La propuesta tiene dos parámetros principales. Uno es su aura mística que recorre todo el filme, como se percibe o
se intuye o así lo anticipa el narrador en el relato de Horoshi
Nohara, japonés de 42 años de la clase trabajadora que un día decide
quedarse a vivir en un aeropuerto de México, en los espacios del terminal, sin
declarar más motivo de que eso le hace feliz, siendo la gloria que alcanza un
hombre simple rompiendo la cotidianidad, lo predecible y desde luego lo
frustrante de la existencia, en una rebelión pacífica de la realidad que al
mundo aqueja. El otro es su ruptura con lo convencional (que como se puede ver
está bien unida al anterior postulado, sobre todo en nuestra contemporaneidad
descreída de fe), como con la metáfora del niño trepado en los árboles, de los
que no quiere bajar. Un tercer
parámetro que he dejado un poco de lado porque no me parece exacto y se agradece, aunque sea parte trascendental del
conjunto, es que sea sensorial, abstracto, experimental, cine alternativo.
El filme nos conduce a disolvernos, a atravesar una
experiencia por medio del séptimo arte que nos permita ver tras sentir, tener una liberación, una
vida nueva, realizada en nuestro interior de cara al exterior en ser feliz en el mundo, a apreciar lo que nos rodea, pero lo que subyace en el
espacio que hay entre las cosas, los verdaderos significados, el goce secreto,
lo pequeño que se hace grande, una mirada trascendental de lo común, del que abre los ojos y el alma,
aunque suene cansino el intento. Entonces
no puede ser más idónea la frase de Nietzsche que utiliza el filme como
epígrafe: “Las cosas vienen a nosotros deseosas de transformarse en símbolos”. Para cumplir todos estos parámetros hay que sortear las formas humildes del filme.

> Ítems guardados
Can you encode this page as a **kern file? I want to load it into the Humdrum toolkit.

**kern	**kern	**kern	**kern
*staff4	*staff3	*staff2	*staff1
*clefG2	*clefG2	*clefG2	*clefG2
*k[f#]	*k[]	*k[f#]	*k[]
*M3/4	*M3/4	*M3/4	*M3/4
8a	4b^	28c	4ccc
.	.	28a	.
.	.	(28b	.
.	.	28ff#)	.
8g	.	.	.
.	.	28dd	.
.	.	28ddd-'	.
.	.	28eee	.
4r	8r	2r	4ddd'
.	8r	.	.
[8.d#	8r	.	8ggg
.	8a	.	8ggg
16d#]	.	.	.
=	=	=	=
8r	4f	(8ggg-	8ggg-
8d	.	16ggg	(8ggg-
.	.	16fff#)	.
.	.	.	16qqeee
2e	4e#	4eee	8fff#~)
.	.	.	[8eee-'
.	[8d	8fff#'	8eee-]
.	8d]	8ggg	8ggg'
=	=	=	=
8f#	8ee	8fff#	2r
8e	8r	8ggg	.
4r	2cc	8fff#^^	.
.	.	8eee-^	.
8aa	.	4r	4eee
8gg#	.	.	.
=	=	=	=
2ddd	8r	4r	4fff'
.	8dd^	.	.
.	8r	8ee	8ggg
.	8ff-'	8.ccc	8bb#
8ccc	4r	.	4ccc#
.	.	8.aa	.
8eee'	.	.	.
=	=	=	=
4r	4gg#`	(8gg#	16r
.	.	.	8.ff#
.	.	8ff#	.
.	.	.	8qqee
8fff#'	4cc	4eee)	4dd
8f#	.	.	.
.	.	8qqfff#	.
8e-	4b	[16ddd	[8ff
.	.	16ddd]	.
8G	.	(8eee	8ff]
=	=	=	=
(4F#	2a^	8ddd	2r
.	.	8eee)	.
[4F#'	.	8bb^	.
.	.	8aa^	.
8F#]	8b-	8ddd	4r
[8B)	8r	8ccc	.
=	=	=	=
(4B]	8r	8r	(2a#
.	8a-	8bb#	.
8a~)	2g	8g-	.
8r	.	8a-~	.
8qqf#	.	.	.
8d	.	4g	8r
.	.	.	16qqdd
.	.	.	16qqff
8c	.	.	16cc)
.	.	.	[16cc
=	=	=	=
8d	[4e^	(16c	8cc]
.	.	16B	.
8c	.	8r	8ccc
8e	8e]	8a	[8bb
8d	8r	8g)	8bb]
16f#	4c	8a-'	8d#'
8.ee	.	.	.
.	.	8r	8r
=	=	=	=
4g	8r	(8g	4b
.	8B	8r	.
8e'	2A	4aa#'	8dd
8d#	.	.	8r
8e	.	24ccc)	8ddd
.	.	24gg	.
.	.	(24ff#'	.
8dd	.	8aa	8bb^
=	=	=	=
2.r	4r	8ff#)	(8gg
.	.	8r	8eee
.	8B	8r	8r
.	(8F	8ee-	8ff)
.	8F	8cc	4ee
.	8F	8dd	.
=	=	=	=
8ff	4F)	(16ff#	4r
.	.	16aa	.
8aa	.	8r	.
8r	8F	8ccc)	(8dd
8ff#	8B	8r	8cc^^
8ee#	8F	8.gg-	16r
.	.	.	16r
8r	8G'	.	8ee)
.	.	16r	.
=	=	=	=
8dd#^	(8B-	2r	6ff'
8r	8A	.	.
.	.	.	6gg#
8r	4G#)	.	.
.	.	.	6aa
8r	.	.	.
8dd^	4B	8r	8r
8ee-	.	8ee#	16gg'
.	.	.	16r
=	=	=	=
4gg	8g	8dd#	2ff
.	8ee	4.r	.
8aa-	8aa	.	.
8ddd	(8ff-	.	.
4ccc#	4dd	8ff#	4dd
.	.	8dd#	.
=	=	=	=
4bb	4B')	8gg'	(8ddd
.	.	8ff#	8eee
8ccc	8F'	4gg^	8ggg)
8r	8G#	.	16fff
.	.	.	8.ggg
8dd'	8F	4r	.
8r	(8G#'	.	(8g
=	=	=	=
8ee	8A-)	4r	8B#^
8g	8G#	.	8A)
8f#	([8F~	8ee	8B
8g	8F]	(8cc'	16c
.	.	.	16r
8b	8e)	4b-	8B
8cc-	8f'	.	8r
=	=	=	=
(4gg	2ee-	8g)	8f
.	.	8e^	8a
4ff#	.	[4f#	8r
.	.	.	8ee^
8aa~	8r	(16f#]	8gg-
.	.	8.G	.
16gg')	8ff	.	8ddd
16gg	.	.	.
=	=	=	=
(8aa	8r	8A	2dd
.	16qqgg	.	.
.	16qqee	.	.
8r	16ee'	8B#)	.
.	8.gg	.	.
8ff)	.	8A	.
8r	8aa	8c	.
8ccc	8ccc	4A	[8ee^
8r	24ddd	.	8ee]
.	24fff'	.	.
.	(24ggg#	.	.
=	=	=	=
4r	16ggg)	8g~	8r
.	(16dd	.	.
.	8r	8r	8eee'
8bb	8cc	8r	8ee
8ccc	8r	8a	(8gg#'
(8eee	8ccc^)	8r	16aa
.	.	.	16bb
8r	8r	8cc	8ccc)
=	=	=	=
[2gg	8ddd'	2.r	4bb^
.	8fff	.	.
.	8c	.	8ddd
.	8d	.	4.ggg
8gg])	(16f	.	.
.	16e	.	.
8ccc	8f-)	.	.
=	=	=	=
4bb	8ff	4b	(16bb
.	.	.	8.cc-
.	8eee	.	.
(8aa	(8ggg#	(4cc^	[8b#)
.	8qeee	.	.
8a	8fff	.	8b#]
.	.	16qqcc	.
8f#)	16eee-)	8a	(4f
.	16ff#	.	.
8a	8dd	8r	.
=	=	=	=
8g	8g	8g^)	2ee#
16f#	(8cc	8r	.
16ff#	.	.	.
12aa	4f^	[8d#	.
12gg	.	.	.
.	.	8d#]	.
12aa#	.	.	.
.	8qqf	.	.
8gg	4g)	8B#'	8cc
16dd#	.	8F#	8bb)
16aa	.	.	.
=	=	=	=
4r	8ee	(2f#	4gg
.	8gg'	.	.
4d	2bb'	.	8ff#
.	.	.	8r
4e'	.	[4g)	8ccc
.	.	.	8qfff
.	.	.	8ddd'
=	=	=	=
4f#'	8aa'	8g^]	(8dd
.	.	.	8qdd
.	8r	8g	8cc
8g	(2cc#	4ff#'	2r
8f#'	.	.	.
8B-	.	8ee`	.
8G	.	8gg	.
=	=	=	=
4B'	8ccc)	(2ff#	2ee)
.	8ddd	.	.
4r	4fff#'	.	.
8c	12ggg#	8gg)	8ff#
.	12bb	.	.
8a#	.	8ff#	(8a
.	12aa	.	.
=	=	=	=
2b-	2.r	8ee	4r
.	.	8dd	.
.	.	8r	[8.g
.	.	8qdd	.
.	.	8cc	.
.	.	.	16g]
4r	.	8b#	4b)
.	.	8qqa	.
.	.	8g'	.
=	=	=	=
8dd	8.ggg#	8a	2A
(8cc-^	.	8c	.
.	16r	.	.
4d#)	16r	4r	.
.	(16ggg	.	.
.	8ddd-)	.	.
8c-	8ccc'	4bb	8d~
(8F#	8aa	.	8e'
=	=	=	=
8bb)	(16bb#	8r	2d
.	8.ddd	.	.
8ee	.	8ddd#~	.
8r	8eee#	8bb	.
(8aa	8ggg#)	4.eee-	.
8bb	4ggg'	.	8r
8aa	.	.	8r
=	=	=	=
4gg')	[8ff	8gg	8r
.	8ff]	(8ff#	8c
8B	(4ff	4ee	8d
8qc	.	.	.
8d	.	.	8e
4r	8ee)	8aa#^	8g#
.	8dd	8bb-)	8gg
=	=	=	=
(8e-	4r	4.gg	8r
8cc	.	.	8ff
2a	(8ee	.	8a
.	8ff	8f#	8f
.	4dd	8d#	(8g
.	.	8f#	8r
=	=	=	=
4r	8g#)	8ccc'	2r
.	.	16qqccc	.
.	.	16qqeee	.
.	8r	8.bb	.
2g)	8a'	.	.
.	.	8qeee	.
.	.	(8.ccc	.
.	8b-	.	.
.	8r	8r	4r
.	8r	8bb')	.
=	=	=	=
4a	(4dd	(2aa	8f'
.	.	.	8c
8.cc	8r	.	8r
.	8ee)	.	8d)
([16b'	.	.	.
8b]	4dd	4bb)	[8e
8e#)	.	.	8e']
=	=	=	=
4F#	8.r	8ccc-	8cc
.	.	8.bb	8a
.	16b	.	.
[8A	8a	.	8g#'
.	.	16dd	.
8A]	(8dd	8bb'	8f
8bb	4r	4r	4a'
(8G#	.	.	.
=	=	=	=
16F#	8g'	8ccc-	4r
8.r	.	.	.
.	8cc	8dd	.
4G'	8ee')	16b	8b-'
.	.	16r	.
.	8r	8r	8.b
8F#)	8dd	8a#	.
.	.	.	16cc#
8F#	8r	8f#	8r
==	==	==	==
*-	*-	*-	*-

> EJERCICIOS PROPUESTOS
1. Cita literalmente el texto sobre el filme desde "El filme nos" hasta "humildes del filme.", incluidas ambas partes.
2. Prolonga el texto sobre el filme a partir de su última oración.
Los ítems no hacen falta para resolver nada.

> RESPUESTAS EN ORDEN
1.
El filme nos conduce a disolvernos, a atravesar una
experiencia por medio del séptimo arte que nos permita ver tras sentir, tener una liberación, una
vida nueva, realizada en nuestro interior de cara al exterior en ser feliz en el mundo, a apreciar lo que nos rodea, pero lo que subyace en el
espacio que hay entre las cosas, los verdaderos significados, el goce secreto,
lo pequeño que se hace grande, una mirada trascendental de lo común, del que abre los ojos y el alma,
aunque suene cansino el intento. Entonces
no puede ser más idónea la frase de Nietzsche que utiliza el filme como
epígrafe: “Las cosas vienen a nosotros deseosas de transformarse en símbolos”. Para cumplir todos estos parámetros hay que sortear las formas humildes del filme.

2.
El subtítulo “Marte, la selva roja” nos hace
pensar en un planeta equiparado a la naturaleza, a Dios, es decir, a lo desconocido. Tenemos una escena memorable a ese respecto cuando una persona sin rostro en pijama metida en la
piscina da la sensación como que representa la ingravidez de lo espiritual,
salirse del cuerpo sin haber muerto, silencio, paz, libertad, la
trascendencia de cualquiera, y en ese mismo cometido una veleta hecha con plástico de
botella nos predispone hacia un viaje onírico, la forma de la aventura mística.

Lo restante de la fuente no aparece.